[Work to complete]
From the data below, return all lines holding the string "middle".

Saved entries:
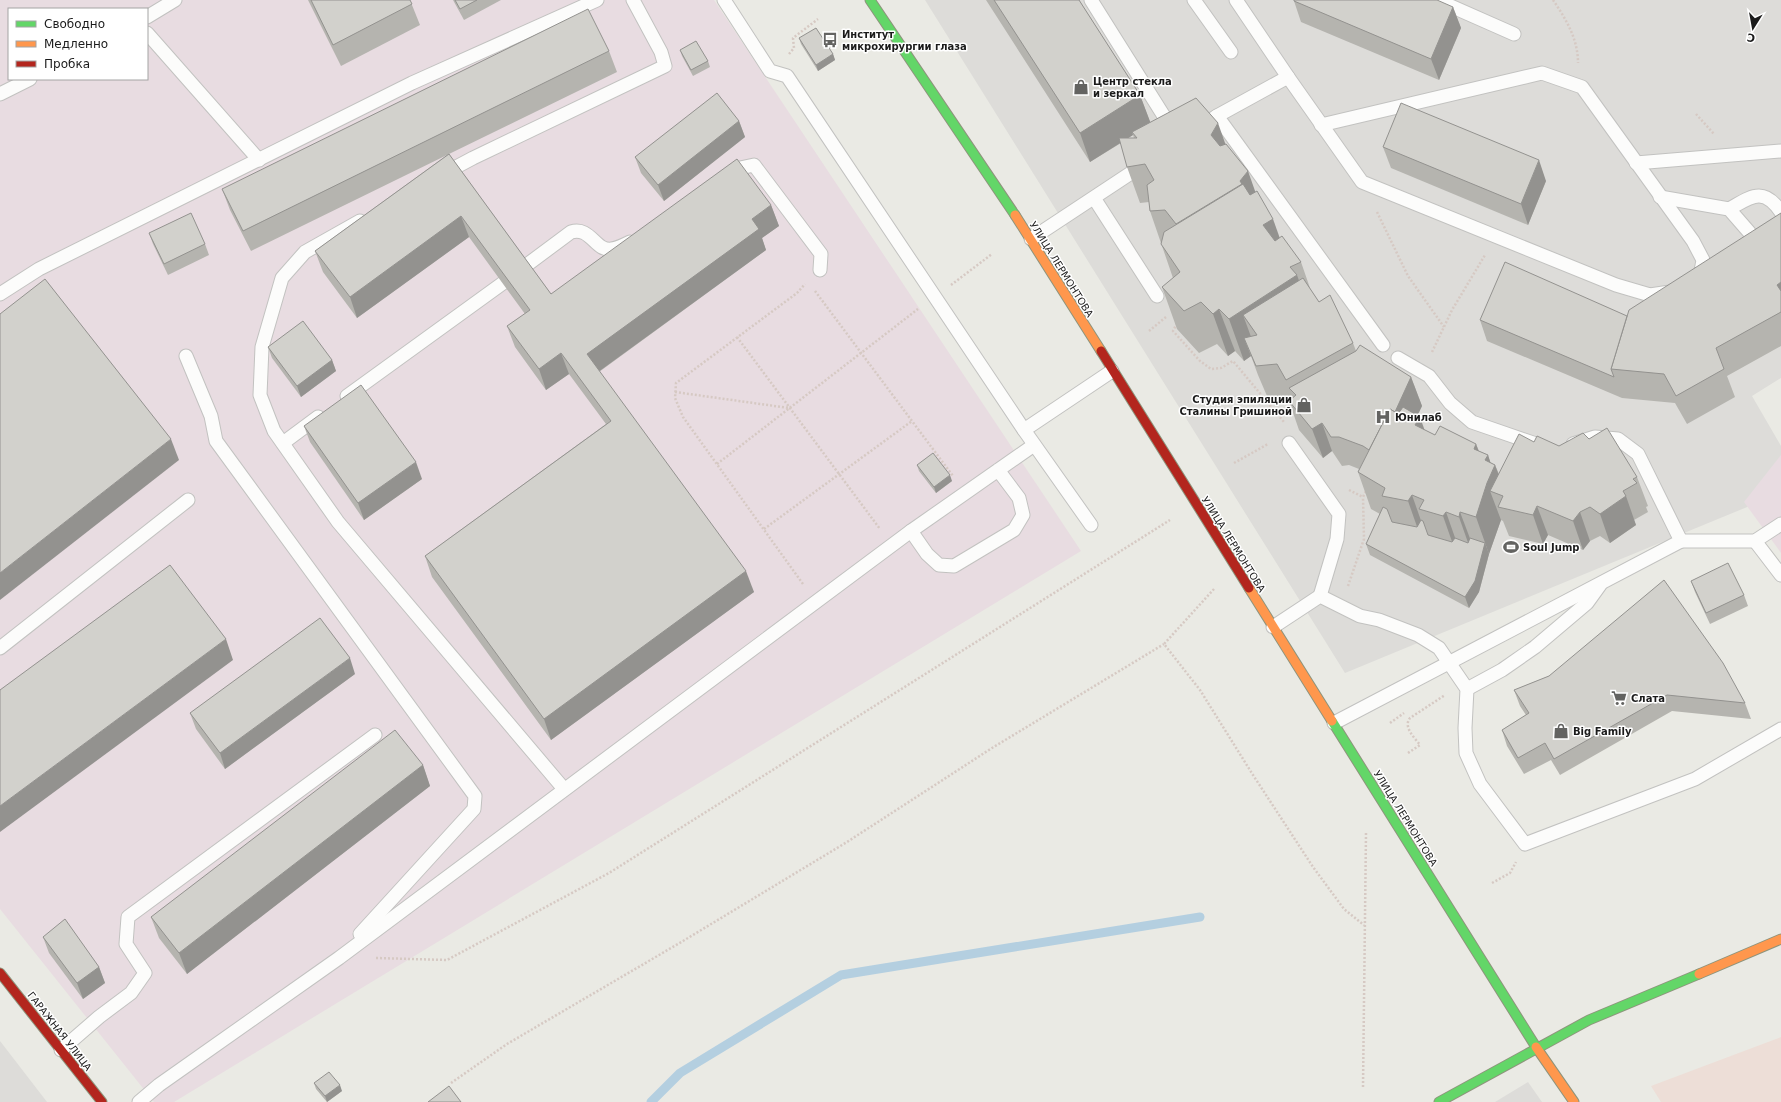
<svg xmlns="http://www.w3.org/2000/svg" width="1781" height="1102" viewBox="0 0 1781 1102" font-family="'DejaVu Sans',sans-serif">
<rect width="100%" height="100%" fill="#eaeae4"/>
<g fill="#dddcd9">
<polygon points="925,0 1781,0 1781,378 1752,396 1781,446 1781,493 1345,673"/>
<polygon points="0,1041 47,1102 0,1102"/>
<polygon points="1528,1082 1542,1102 1495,1102"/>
</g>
<polygon fill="#edded7" points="1781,1037 1781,1102 1661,1102 1651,1086"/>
<g fill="#e8dce1" fill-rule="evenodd">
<path d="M0,0H714L1081,551L174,1102H154L0,909ZM9,9H147V79H9Z"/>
<polygon points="1781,455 1781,553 1744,502"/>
</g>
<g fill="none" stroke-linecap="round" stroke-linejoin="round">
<polyline stroke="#b4cfe0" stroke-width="9" points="651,1102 680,1073 841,975 1200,917"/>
<defs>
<g id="lane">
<polyline points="724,0 770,71 787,76 1024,430"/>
<polyline points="1091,0 1172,129"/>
<polyline points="1194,0 1231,52"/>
<polyline points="1236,0 1288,77"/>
<polyline points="1437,0 1514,34"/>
<polyline points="147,17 175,0"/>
<polyline points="147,33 259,160"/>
<polyline points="0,94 30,79"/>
<polyline points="1217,116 1288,77 1362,182 1616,285 1650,295 1670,292"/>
<polyline points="1211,120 1217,116 1383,345"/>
<polyline points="1321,125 1542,73 1582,87 1693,241 1703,260 1700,277 1697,279"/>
<polyline points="1636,163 1781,151"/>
<polyline points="443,174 473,158 665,66 661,52 633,0"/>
<polyline points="729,176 740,168 754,165 821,254 820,270"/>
<polyline points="1660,197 1729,209 1749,232 1758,249"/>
<polyline points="1094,198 1157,296"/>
<path d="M1729,209C1751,197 1763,186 1781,212"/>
<polyline points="360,221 305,252 282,278 262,347 260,395 274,431 338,522 564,789"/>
<polyline points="1031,239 1143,165"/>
<path d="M524,267L571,232C591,226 595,252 612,249C618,248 624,245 630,242"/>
<polyline points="0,294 39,269 412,83 597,0"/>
<polyline points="186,356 211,416 216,441 475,796 474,809 360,934"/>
<polyline points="1398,358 1429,376 1450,403 1472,422 1533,443"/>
<polyline points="347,396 503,283"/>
<polyline points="283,443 318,417"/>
<polyline points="1289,443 1339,514 1337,539 1320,596"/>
<polyline points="998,470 1019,498 1023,515 1014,530 954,566 939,565 927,554 911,531 1034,445"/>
<polyline points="1091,525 1024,430 1112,371"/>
<polyline points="1681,541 1755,541 1781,524"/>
<polyline points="1755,541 1781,575"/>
<polyline points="1273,627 1320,596 1360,616 1379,620 1418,635 1439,648 1467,689 1465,728 1466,753 1480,784 1525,844 1695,779 1781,729"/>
<polyline points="0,648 188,500"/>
<polyline points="1467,689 1502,670 1535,647 1587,603 1600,585"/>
<polyline points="1334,723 1681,541 1638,454 1618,439 1595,437 1573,444"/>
<polyline points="61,1050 99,1017 131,993 145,973 126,944 128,917 375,735"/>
<polyline points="139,1102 159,1085 339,958 911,531"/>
</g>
<g id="fast">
<polyline points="870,0 1015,215"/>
<polyline points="1332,721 1536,1047"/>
<polyline points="1439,1102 1589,1020 1699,974"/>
</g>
<g id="slow">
<polyline points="1015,215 1101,351"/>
<polyline points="1249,588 1332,721"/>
<polyline points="1699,974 1781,939"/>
<polyline points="1536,1047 1574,1102"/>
</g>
<g id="jam">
<polyline points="1101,351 1249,588"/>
<polyline points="0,973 102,1102"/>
</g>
</defs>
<use href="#lane" stroke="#c2c2c0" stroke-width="15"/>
<use href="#fast" stroke="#8e947c" stroke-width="11"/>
<use href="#slow" stroke="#8e947c" stroke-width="11"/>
<use href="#jam" stroke="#8e947c" stroke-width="11"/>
<g stroke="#d6c9c3" stroke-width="2.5" stroke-dasharray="2 2" stroke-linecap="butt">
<path d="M1553,0C1566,19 1578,39 1578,63"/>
<polyline points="789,54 794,48 793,38 818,19"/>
<polyline points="1696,114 1714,134"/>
<polyline points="1377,212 1408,276 1444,327"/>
<polyline points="951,285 992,254"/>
<polyline points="815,291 953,476"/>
<polyline points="1177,323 1173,331 1200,361 1211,369 1221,368 1233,361 1284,422"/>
<polyline points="1149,331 1166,317"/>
<polyline points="737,337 880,529"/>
<polyline points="1432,352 1452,310 1485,255"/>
<polyline points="675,392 789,408"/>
<polyline points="1234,463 1268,444"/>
<polyline points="717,464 918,309"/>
<polyline points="1349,490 1363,497"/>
<polyline points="764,529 912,421"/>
<polyline points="803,584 683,417 675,398 676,383 797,293 805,284"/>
<polyline points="1348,586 1364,539 1363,497 1366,491"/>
<polyline points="1214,589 1164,644 1200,690 1253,775 1313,867 1344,909 1364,925"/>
<polyline points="1390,723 1404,713"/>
<path d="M1408,753L1420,745C1414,737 1403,727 1410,718L1445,695"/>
<polyline points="1492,883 1510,873 1516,862"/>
<polyline points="376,958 447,960 609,873 1170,520"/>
<polyline points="451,1083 507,1044 683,941 847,842 992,748 1164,644"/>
<polyline points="1363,1087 1366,832"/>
</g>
<use href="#lane" stroke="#fcfcfb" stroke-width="13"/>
<use href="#fast" stroke="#63d668" stroke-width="9"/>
<use href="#slow" stroke="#ff974d" stroke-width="9"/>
<use href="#jam" stroke="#b3261e" stroke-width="9"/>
</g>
<g fill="#b5b4af" fill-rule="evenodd">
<polygon points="308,0 410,0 420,25 341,66"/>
<polygon points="453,0 501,0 464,20"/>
<path d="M986,0H1079L1140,95L1150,122L1225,144L1255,192L1279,238L1301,262L1311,291L1319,302L1353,343L1356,351L1411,377L1422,406L1417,416L1424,430L1435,435L1476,444L1479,451L1488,455L1490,462L1495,465L1499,474L1534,442L1559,446L1589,439L1637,477L1648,506L1646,507L1648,512L1634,520L1636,525L1610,543L1600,536L1590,541L1583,550L1548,535L1543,544L1509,536L1503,521L1501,520L1489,554L1479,592L1469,608L1370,555L1366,544L1380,514L1371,509L1358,472L1359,469L1349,465L1342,466L1332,451L1323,458L1299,430L1289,401L1270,403L1258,375L1251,356L1244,361L1235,351L1228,356L1217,344L1199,353L1177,329L1162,287L1173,278L1150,211L1149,202L1140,203L1127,167L1121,143L1090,162ZM1133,135L1134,138H1128Z"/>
<polygon points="1294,1 1453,7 1461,28 1439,80 1301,22"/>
<polygon points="799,38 833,54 835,60 818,71 801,44"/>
<polygon points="680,50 708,61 710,67 693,76 682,56"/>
<polygon points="609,51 617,72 449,154 551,294 771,205 779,226 762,238 766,250 599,372 754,592 551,740 432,577 425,556 606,424 569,374 546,390 515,347 507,326 525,314 469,237 357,318 323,272 315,251 447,155 251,251 230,210 222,189"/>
<polygon points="739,121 745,137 664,201 641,173 635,157"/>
<polygon points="1383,147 1546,181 1528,225 1391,168"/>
<polygon points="1781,213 1781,346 1727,376 1735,397 1687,424 1675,403 1622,398 1487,341 1480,320 1627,316"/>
<polygon points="149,233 205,244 209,255 168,275 153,244"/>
<polygon points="268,347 332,360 336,371 301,397 272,358"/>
<polygon points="304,426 422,479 364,520 310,442"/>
<polygon points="917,465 952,481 936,493 919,471"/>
<polygon points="1691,581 1744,595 1748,606 1710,624 1695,592"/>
<polygon points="355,674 225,769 196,729 190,713"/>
<polygon points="1549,676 1745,703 1751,719 1672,711 1560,775 1551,760 1524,774 1507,746 1502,730 1526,715 1520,706 1514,690"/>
<polygon points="423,765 430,786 187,974 159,938 151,917"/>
<polygon points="43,937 99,967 105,983 83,999 49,953"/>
<polygon points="314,1083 342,1091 327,1102 316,1089"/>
</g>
<g fill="#93928f">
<polygon points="1453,7 1461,28 1439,80 1431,59"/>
<polygon points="833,54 835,60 818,71 816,65"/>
<polygon points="1140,95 1151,124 1132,132 1133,135 1090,162 1080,133"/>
<polygon points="739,121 745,137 664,201 658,185"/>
<polygon points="1218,123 1231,160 1224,171 1211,135"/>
<polygon points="1539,160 1546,181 1528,225 1521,204"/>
<polygon points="1248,171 1261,208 1255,216 1240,181"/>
<polygon points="771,205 779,226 762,238 766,250 594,375 587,354 752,219"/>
<polygon points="461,216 469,237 357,318 350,297"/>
<polygon points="1273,219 1288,261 1263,225"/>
<polygon points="1297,275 1312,317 1257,335 1243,315 1257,353 1244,338 1251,356 1244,361 1229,319"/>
<polygon points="1781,282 1781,295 1777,285"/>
<polygon points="1219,309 1235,351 1228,356 1213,314"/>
<polygon points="561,353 569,374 546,390 539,369"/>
<polygon points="332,360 336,371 301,397 297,386"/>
<polygon points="1411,377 1422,406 1385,483 1374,454"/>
<polygon points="1420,417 1433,454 1415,425"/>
<polygon points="1322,423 1332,451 1323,458 1312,429"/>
<polygon points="171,439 179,460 0,600 0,573"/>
<polygon points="1476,444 1489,479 1485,460 1488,455 1493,470 1495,465 1509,502 1503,496 1490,491 1501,520 1489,554 1476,517 1474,449"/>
<polygon points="416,462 422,479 364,520 358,503"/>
<polygon points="950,475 952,481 936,493 934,487"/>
<polygon points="1412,495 1425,532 1421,538 1408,501"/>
<polygon points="1626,496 1636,525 1610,543 1600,514"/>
<polygon points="1537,506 1548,535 1543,544 1533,515"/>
<polygon points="1446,512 1459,549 1456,553 1443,516"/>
<polygon points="1460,512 1474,549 1472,554 1459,517"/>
<polygon points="1580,512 1590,541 1583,550 1573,521"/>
<polygon points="1485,543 1489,554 1479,592 1469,608 1465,597"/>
<polygon points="746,571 754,592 551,740 544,719"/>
<polygon points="226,639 233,660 0,832 0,806"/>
<polygon points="350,658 355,674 225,769 220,753"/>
<polygon points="423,765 430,786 187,974 179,953"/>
<polygon points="99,967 105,983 83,999 77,983"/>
<polygon points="340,1085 342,1091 327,1102 325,1096"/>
</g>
<g fill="#d2d1cc" stroke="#93928f">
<polygon points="311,0 410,0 412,4 333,45"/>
<polygon points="455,0 477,0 460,9"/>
<polygon points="994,0 1079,0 1140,95 1080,133"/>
<polygon points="1294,0 1437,0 1453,7 1431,59 1294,1"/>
<polygon points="588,9 609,51 243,231 222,189"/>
<polygon points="816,28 833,54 816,65 799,38"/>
<polygon points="696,41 708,61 691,70 680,50"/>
<polygon points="717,93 739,121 658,185 635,157"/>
<polygon points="1196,98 1218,123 1211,135 1220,146 1226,144 1248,171 1240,181 1242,184 1176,224 1165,210 1150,211 1147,185 1154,180 1145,164 1127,167 1119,138 1137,138 1132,132"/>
<polygon points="1401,103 1539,160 1521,204 1383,147"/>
<polygon points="449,154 551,294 737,159 771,205 752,219 759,229 587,354 746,571 544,719 425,556 611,421 561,353 539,369 507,326 530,310 461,216 350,297 315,251"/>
<polygon points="1243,184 1250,195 1257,191 1273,219 1263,225 1275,241 1282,236 1301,262 1290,267 1297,275 1229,319 1219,309 1213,314 1201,302 1184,311 1162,287 1180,272 1161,244 1164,232"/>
<polygon points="191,213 205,244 164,264 149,233"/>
<polygon points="1781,213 1781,282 1777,285 1781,291 1781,312 1716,348 1724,369 1676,396 1664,374 1611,369 1629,310"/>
<polygon points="1505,262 1627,316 1611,369 1614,377 1480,320"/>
<polygon points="1303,278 1319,302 1330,295 1353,343 1286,380 1277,364 1256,366 1244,338 1257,335 1243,315"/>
<polygon points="45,279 171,439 0,573 0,314"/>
<polygon points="303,321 332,360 297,386 268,347"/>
<polygon points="1360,345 1411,377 1395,412 1390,409 1369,450 1363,446 1339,437 1331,437 1322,423 1312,429 1289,401 1296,395 1289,388 1356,351"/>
<polygon points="361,385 416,462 358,503 304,426"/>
<polygon points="1403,407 1420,417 1415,425 1435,435 1440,426 1476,444 1474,449 1488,455 1485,460 1495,465 1487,483 1476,517 1460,512 1459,517 1446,512 1443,516 1419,509 1424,500 1412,495 1408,501 1382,496 1385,488 1358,472 1390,409 1398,414"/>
<polygon points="1607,428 1637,477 1633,479 1637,483 1623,491 1626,496 1600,514 1590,507 1580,512 1573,521 1537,506 1533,515 1498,507 1503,496 1490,491 1519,434 1534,442 1537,436 1559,446 1583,433 1589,439"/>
<polygon points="933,453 950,475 934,487 917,465"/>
<polygon points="1383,507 1387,509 1392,522 1417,527 1421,520 1423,521 1428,535 1452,542 1455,538 1468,543 1470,538 1485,543 1475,581 1465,597 1366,544"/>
<polygon points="1728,563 1744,595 1706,613 1691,581"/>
<polygon points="170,565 226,639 0,806 0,690"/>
<polygon points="1664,580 1723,663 1745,703 1667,695 1554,759 1545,743 1518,758 1502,730 1529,713 1514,690 1549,676"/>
<polygon points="320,618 350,658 220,753 190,713"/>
<polygon points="395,730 423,765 179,953 151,917"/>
<polygon points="65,919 99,967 77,983 43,937"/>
<polygon points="329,1072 340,1085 325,1096 314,1083"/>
<polygon points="449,1086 461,1102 428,1102"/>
</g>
<defs>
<symbol id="bus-bare" viewBox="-9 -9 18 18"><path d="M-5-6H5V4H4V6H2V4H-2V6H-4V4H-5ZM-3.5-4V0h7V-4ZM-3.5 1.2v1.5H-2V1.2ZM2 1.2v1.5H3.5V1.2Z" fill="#636361" stroke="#fff" stroke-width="2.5" paint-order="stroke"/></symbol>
<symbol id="shop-bare" viewBox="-9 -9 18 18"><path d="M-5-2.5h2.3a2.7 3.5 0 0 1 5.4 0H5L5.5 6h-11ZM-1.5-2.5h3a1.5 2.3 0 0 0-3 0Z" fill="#636361" stroke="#fff" stroke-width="2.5" paint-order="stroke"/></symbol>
<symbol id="hospital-bare" viewBox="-9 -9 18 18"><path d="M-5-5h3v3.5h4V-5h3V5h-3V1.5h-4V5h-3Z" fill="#636361" stroke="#fff" stroke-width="2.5" paint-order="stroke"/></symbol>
<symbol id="stadium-bare" viewBox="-9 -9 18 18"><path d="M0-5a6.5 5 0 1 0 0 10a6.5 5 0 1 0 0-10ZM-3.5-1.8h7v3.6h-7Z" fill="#636361" stroke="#fff" stroke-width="2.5" paint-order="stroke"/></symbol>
<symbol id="supermarket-bare" viewBox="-9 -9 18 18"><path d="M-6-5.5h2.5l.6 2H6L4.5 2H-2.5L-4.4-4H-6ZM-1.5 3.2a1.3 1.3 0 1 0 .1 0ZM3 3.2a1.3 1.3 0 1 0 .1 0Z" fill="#636361" stroke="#fff" stroke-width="2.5" paint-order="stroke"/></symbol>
</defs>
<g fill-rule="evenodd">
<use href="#bus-bare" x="819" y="29" width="22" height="22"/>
<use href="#shop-bare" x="1070" y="76" width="22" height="22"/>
<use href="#shop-bare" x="1293" y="394" width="22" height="22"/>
<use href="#hospital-bare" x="1372" y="406" width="22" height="22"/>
<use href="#stadium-bare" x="1500" y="536" width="22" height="22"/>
<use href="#supermarket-bare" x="1608" y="687" width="22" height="22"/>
<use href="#shop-bare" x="1550" y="720" width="22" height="22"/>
</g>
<g text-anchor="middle" stroke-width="3" stroke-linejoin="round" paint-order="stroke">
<g font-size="10" font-weight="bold" fill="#1b1b1b" stroke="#fff" text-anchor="start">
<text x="842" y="38">Институт<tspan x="842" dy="12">микрохирургии глаза</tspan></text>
<text x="1093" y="85">Центр стекла<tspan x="1093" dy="12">и зеркал</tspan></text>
<text x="1292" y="403" text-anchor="end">Студия эпиляции<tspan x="1292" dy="12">Сталины Гришиной</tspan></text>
<text x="1395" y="421">Юнилаб</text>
<text x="1523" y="551">Soul Jump</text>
<text x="1631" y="702">Слата</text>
<text x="1573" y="735">Big Family</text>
</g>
<g font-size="10" fill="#1b1b1b" stroke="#fff">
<text transform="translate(1062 269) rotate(58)" y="4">УЛИЦА ЛЕРМОНТОВА</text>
<text transform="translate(1234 544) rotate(58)" y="4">УЛИЦА ЛЕРМОНТОВА</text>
<text transform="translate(1406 818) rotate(58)" y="4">УЛИЦА ЛЕРМОНТОВА</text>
<text transform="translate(60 1031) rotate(52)" y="4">ГАРАЖНАЯ УЛИЦА</text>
</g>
</g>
<rect x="8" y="8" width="140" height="72" fill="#ffffff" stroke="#a4a4a4"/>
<rect x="16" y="21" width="20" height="6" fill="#63d668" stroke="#a4a4a4"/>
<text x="44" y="28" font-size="12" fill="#1b1b1b">Свободно</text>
<rect x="16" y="41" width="20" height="6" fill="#ff974d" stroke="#a4a4a4"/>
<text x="44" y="48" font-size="12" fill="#1b1b1b">Медленно</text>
<rect x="16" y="61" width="20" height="6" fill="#b3261e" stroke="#a4a4a4"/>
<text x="44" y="68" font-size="12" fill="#1b1b1b">Пробка</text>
<g transform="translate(1753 28) rotate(191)" stroke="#ffffff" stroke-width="3" paint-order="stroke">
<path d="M0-3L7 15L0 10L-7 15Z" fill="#1b1b1b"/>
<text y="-6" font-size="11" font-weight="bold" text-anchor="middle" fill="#1b1b1b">С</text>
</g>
</svg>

[Reply]
<g text-anchor="middle" stroke-width="3" stroke-linejoin="round" paint-order="stroke">
<text y="-6" font-size="11" font-weight="bold" text-anchor="middle" fill="#1b1b1b">С</text>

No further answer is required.